U.S. voters have spoken and their will is clear: They want a new animatronic in Disney World’s Hall of Presidents.
OK, maybe the real vote was about electing Joe Biden as the 46th President of the United States, but the result would be the same.
Since the Magic Kingdom show opened with the park in 1971, Disney has added animatronic figures of each new president as he entered into office. However, the tradition of making the sitting POTUS the centerpiece of the attraction only dates back to Bill Clinton, who recorded dialogue for a revamped version that opened in October 1993, nine months into Clinton’s first term.
Clinton was followed by animatronic versions of George W. Bush and Barack Obama, with the redos being spaced out eight years apart since each of the three presidents served two terms. President Donald Trump’s animatronic debuted in December 2017, despite an online petition to deny him a speaking role.
So does that mean the Hall of Presidents will go down again as Trump’s term wraps up? Not necessarily.

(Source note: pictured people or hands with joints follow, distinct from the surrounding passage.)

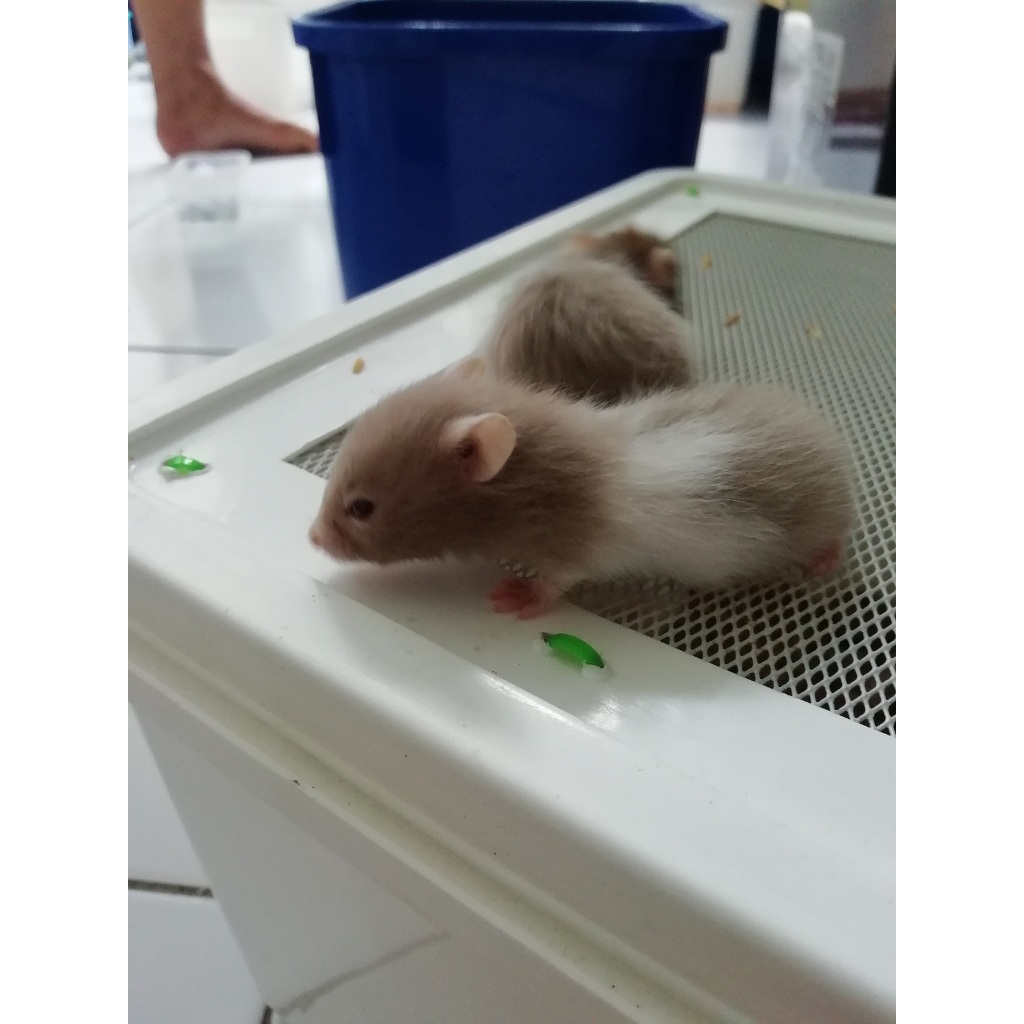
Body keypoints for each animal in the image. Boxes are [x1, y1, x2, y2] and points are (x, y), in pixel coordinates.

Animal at [309, 363, 855, 620]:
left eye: (362, 508)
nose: (311, 539)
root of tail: (830, 441)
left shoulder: (576, 552)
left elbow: (556, 581)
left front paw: (513, 598)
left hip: (818, 521)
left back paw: (822, 563)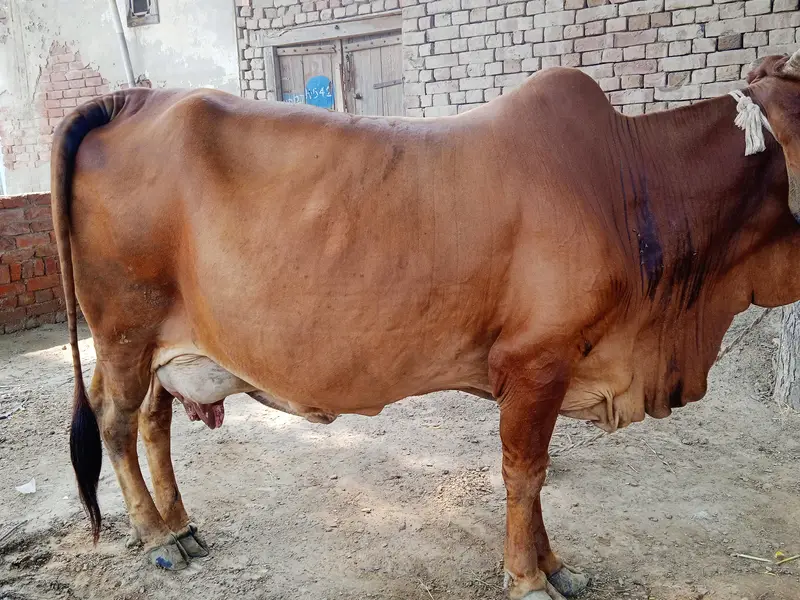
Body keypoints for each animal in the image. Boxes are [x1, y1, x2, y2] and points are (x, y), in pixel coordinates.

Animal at [53, 50, 800, 600]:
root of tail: (130, 100)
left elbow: (534, 478)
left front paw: (554, 566)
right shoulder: (537, 361)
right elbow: (525, 474)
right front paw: (529, 578)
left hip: (165, 347)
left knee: (155, 422)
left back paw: (180, 525)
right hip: (124, 332)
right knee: (117, 423)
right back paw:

Thanks to the financial impact of the COVID-19 pandemic, Disney has halted construction projects throughout its theme parks and laid off tens of thousands of employees. So a larger revamp would require prioritizing spending on a relatively unpopular attraction that reveals political divisions among guests; it’s not uncommon to hear rival groups applaud Obama and Trump at different points in the show.
Disney did not respond to Theme Park Tribune’s request for comment on the attraction’s future. But there are alternatives to a larger revamp. Disney could temporarily remove the section of the show where the sitting president speaks, as it did for a period in 2001 as the George W. Bush animatronic was being prepared. In the long term, Disney could even revert to the pre-1993 version of the show where the sitting president had an animatronic, but no speaking role.
Disneyland will furlough more employees as theme parks remain closed
More Disneyland employees are being furloughed as the resort reaches the eight-month mark of its closure.
In a memo, Disneyland President Ken Potrock said an unspecified number of executive, salaried and hourly employees would be temporarily laid off. Similar to the September announcement of 28,000 permanent layoffs in Disney’s theme park division, Potrock placed the blame on California’s stringent reopening guidelines.
“We expected to be able to open our parks in Anaheim, given our proven ability to operate with responsible health and safety protocols as we have in all of our other theme parks around the world, but unfortunately, this has not been the case,” Potrock said.
Disneyland is now canceling guests’ hotel reservations through Dec. 31. In one bright spot, however, the resort will be reopening the Disney Vacation Club section of the Grand Californian Hotel & Spa on Dec. 6, the Orange County Register reported Monday.
Six Flags Darien Lake upgrading Predator coaster
The Predator wooden roller coaster at Six Flags Darien Lake will be getting a new steel track courtesy of Great Coasters International.
GCI, manufacturers of wooden coasters like Kings Island’s Mystic Timbers, tested out its new “Titan Track” on White Lightning at Fun Spot America in Orlando. According to Pennsylvania newspaper The Daily Item, the steel track will next be installed on Predator.
“I’m hoping it will revolutionize the business,” said GCI owner Clair Hain Jr. “I’m already advertising across the world. I’m pushing it.”
According to Screamscape, Predator was previously being considered for a Rocky Mountain Construction hybrid coaster conversion when Darien Lake was operated by Herschend Family Entertainment, which owns Silver Dollar City and Dollywood.